Par ailleurs, je suis le dossier de l'hydrogène avec une grande attention ; M. Bruno Le Maire est également convaincu de l'importance de cet enjeu pour la mobilité et, de façon générale, pour le verdissement de l'énergie. Nous pourrons vous rendre compte à une autre occasion des grands succès que remportent les appels à projets qui ont été lancés dans le domaine de l'hydrogène. Outre les usages de l'hydrogène dans le domaine de la mobilité, que nous continuerons à soutenir, nous devons également impulser le développement de la filière, afin de couvrir l'ensemble des éléments clés, qu'il s'agisse de la pile à combustible ou des électrolyseurs. Ce faisant, nous nous assurerons que notre pays disposera bien d'une filière de production d'hydrogène vert au service des usages de la mobilité, mais aussi du secteur de l'industrie, qui en est un important consommateur.

En réponse à la question de M. Bertrand Pancher, la trajectoire envisagée pour la taxe carbone s'est heurtée à une forte incompréhension de nos concitoyens. Il serait malvenu d'envisager d'y revenir alors même qu'une très forte réaction s'est exprimée dans notre pays. Nous souhaitons que cette question puisse être abordée dans le cadre de la Convention citoyenne pour le climat, qui a été installée les 4, 5 et 6 octobre derniers. Elle se réunira encore à six reprises, afin de nous faire des propositions de mesures permettant d'atteindre nos engagements de réduction de 40 % des émissions de gaz à effet de serre à l'horizon 2030. Il est important, en effet, que nos concitoyens puissent exprimer directement la nature de l'accompagnement ou des dispositifs qu'ils souhaiteraient instaurer, s'ils devaient nous proposer de revenir à une fiscalité carbone. Le dispositif de la taxe carbone avait été mal compris ; les dispositions qui doivent nous permettre d'être à la hauteur des enjeux de réduction des émissions de gaz à effet de serre se construisent désormais avec les Français.

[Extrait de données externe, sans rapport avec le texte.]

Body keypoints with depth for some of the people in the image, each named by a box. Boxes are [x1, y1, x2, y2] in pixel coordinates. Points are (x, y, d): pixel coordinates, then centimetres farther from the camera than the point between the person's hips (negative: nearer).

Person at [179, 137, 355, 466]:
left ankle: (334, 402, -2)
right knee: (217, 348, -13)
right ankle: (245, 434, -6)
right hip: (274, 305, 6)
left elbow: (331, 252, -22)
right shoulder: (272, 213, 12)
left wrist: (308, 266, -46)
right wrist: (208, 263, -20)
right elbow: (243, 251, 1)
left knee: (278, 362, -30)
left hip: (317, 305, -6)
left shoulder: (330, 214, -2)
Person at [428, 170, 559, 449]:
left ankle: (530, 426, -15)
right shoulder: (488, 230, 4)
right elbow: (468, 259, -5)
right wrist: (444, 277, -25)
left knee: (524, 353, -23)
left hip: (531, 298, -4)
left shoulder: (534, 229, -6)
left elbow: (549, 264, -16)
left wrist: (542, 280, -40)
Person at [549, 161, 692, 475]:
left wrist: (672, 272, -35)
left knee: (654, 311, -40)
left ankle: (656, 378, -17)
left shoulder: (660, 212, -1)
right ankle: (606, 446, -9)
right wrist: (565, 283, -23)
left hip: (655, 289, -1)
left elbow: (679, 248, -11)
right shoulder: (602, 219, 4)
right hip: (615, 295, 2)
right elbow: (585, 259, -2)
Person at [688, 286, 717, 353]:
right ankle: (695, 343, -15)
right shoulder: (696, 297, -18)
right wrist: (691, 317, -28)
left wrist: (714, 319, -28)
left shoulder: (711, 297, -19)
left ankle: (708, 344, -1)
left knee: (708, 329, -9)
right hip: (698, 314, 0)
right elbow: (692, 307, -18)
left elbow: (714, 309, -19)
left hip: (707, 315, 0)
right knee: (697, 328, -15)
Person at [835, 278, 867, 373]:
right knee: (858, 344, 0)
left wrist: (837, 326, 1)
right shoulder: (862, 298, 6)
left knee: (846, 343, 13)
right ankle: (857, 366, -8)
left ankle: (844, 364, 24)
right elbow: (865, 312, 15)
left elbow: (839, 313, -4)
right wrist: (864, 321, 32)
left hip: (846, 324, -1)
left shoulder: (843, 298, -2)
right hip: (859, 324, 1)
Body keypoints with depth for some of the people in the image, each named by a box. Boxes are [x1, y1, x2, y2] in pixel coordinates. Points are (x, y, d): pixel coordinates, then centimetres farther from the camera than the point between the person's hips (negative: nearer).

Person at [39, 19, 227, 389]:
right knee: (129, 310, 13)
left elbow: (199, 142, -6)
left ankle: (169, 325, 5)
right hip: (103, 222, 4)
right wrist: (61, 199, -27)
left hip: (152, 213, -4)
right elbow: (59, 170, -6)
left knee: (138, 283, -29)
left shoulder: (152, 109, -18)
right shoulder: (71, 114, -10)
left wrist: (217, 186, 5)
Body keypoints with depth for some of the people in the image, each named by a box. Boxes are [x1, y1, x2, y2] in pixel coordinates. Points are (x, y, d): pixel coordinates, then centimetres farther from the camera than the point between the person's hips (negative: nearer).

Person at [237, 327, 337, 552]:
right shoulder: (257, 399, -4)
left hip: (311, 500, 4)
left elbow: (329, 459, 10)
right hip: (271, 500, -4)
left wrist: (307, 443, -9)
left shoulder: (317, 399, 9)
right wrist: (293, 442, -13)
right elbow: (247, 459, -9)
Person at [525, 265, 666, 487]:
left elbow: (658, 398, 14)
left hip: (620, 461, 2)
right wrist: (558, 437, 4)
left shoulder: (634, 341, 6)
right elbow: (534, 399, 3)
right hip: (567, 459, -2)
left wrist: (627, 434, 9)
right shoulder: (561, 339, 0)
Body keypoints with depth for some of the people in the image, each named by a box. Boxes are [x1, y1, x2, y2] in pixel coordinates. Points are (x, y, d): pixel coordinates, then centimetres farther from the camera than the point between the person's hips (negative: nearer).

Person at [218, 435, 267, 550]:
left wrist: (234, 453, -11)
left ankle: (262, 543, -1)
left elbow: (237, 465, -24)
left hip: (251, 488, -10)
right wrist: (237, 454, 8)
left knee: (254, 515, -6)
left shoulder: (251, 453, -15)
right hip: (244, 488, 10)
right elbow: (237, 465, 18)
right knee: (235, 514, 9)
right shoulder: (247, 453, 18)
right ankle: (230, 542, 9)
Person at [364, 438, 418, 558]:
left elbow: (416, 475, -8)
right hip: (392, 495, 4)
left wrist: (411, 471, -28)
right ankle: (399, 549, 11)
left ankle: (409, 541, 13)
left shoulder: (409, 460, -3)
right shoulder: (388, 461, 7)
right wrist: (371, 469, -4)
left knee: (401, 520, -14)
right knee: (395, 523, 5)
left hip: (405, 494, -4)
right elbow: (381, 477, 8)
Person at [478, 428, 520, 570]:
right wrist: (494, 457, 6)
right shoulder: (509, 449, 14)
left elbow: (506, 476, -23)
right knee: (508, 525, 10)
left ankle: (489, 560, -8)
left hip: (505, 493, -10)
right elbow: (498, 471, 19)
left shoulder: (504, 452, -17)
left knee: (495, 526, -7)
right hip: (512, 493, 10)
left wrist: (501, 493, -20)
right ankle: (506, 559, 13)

Pour répondre à Mme Mathilde Panot, nous n'ouvrirons pas aujourd'hui le débat relatif aux avantages du capitalisme et à ceux d'autres systèmes, dont je n'ai d'ailleurs pas compris quelle alternative ils représentent. Il ne me semble pas juste de faire comme si notre pays n'avait pas pris de mesures fortes en matière de transition écologique et solidaire. Je rappelle que nous sommes l'un des seuls pays qui a voté l'arrêt de l'exploration et de l'exploitation des hydrocarbures, et que nous serons l'un des seuls aussi qui fermera des centrales à charbon au cours du quinquennat. Nous sommes en train de mettre en place une révolution dans nos politiques de mobilité, afin d'accompagner nos concitoyens vers des mobilités à la fois plus faciles et plus propres. Nous voulons accélérer la rénovation thermique des logements et lever les freins. À cet égard, je n'ai pas mentionné le programme de 200 millions d'euros dont l'objet est de financer les services d'accompagnement de nos concitoyens dans la rénovation des logements. Le projet de loi relatif à la lutte contre le gaspillage et à l'économie circulaire, qui sera prochainement examiné ici, propose un autre modèle de consommation, dans lequel il est question de moins jeter et de développer davantage le réemploi de proximité. Ce sont donc bien là des mesures importantes, étant entendu qu'il nous faut certainement aller plus vite et plus loin. Tel est bien le sens de la convention citoyenne, qui nous fera des propositions d'ici au début de l'année prochaine, afin d'accélérer encore la transition écologique et solidaire.